(Bounding box prediction data)
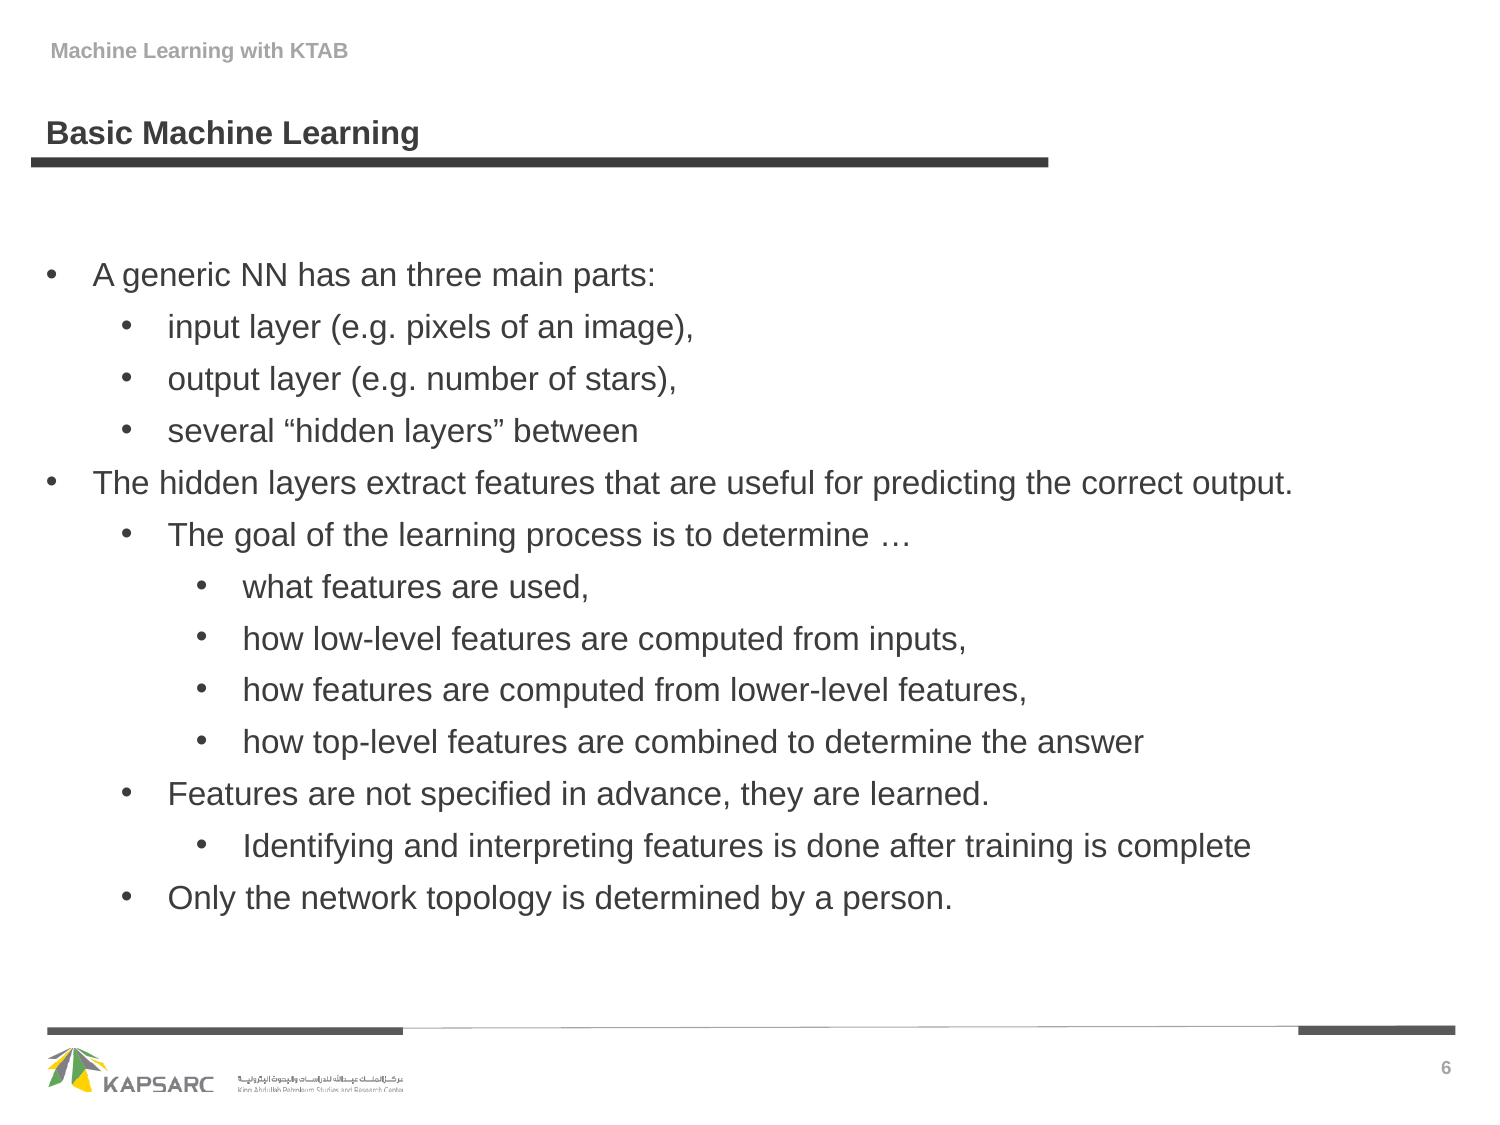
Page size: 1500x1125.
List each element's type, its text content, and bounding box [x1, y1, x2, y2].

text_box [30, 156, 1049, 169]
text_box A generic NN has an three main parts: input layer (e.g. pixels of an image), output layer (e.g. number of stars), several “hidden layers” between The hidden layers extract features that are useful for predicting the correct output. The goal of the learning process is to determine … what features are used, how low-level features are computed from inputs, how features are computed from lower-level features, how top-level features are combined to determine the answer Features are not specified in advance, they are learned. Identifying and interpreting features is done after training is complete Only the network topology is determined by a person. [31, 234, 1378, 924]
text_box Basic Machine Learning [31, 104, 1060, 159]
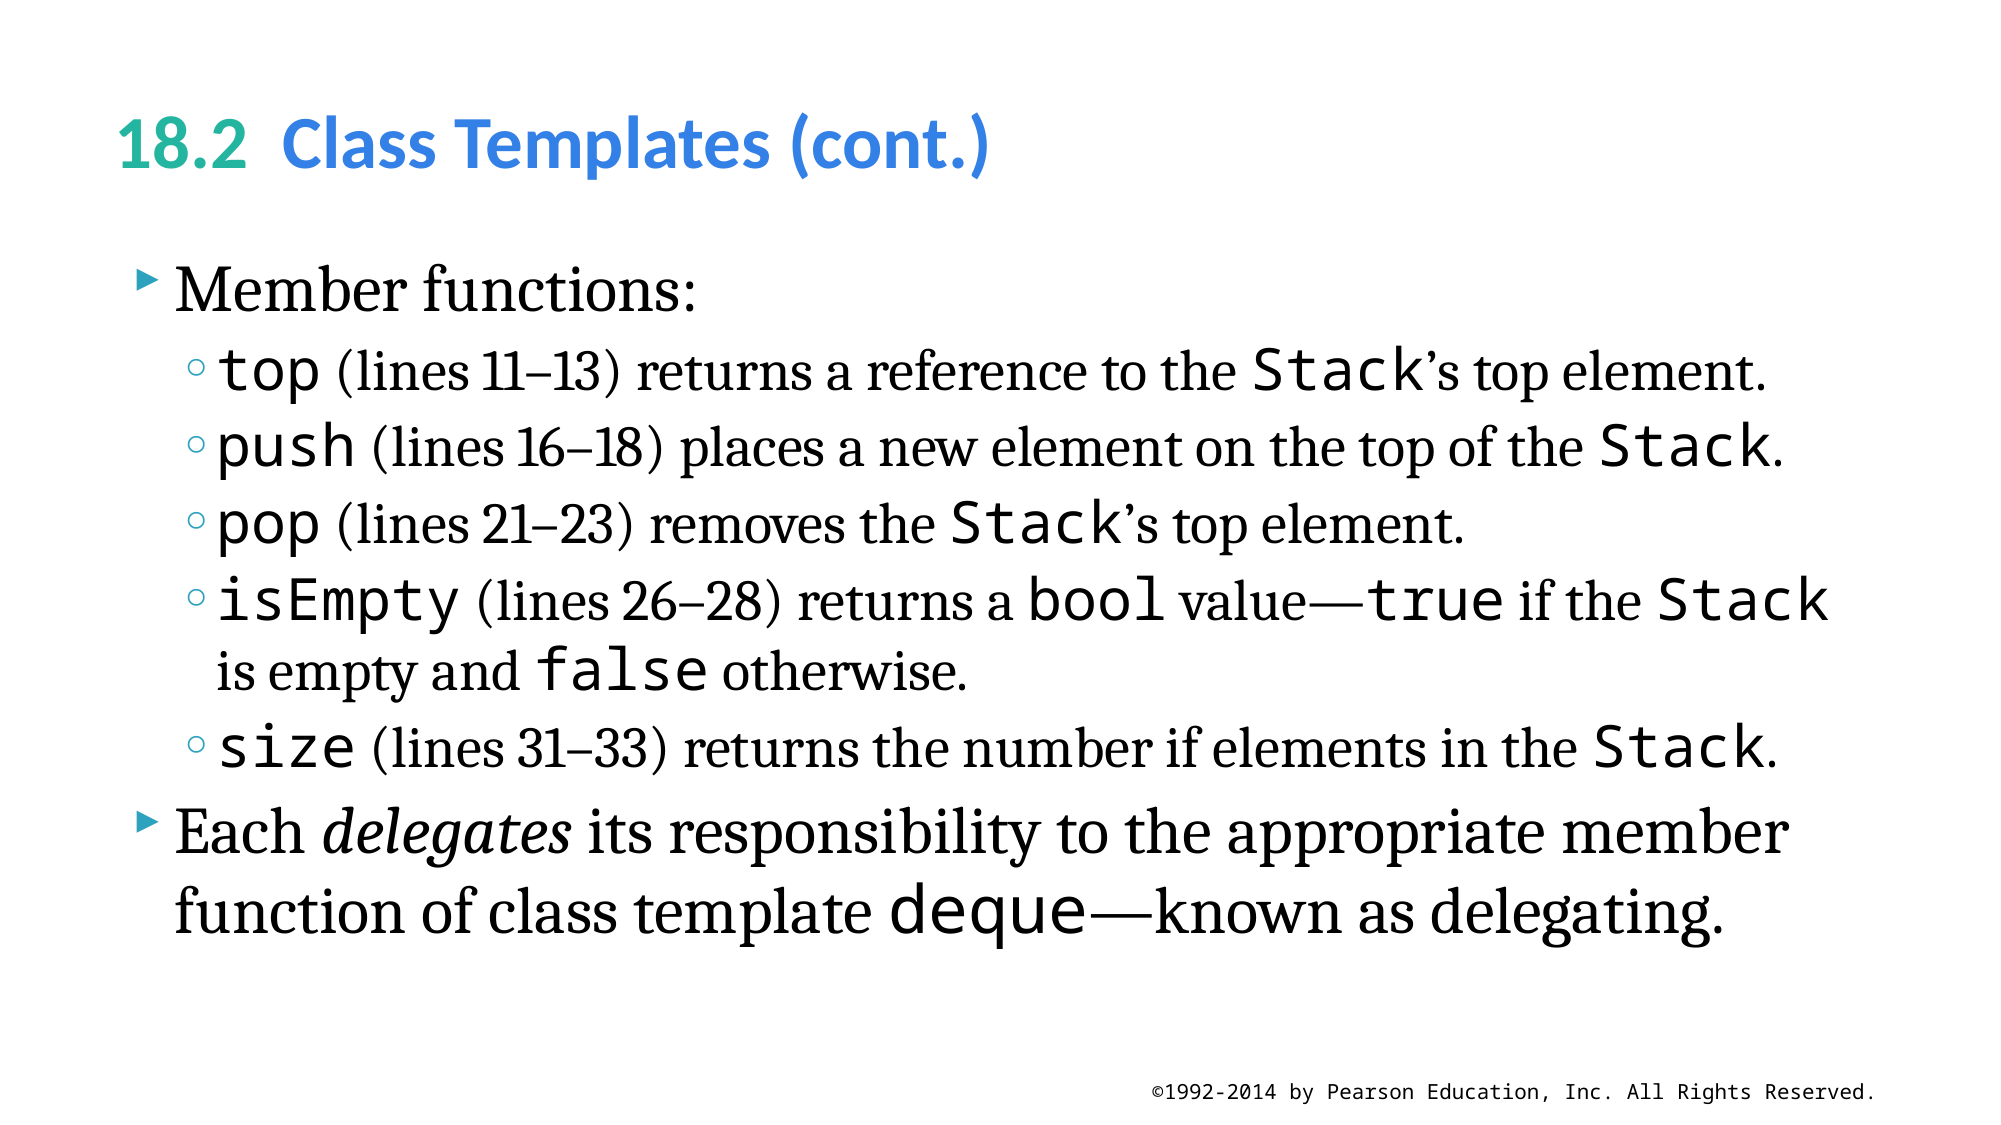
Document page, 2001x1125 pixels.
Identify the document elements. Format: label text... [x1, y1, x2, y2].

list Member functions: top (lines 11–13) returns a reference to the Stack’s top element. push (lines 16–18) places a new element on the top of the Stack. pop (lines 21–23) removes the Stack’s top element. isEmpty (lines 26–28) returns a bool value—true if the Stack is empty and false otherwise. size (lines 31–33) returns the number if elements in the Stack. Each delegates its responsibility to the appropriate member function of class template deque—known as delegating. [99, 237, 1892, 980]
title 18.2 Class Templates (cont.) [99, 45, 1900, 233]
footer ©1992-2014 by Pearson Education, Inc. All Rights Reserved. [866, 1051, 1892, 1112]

*Problem requirements*:
In the records above, take every line from the opening one through the line with "Document page, 2001x1125 pixels." and repeat it exactly; pictures are not part of the copy.

*Response to the exercise*:
Page size: 1500x1125.
List each element's type, its text content, and bounding box [x1, y1, x2, y2].

text_box [30, 156, 1049, 169]
text_box A generic NN has an three main parts: input layer (e.g. pixels of an image), output layer (e.g. number of stars), several “hidden layers” between The hidden layers extract features that are useful for predicting the correct output. The goal of the learning process is to determine … what features are used, how low-level features are computed from inputs, how features are computed from lower-level features, how top-level features are combined to determine the answer Features are not specified in advance, they are learned. Identifying and interpreting features is done after training is complete Only the network topology is determined by a person. [31, 234, 1378, 924]
text_box Basic Machine Learning [31, 104, 1060, 159]
Document page, 2001x1125 pixels.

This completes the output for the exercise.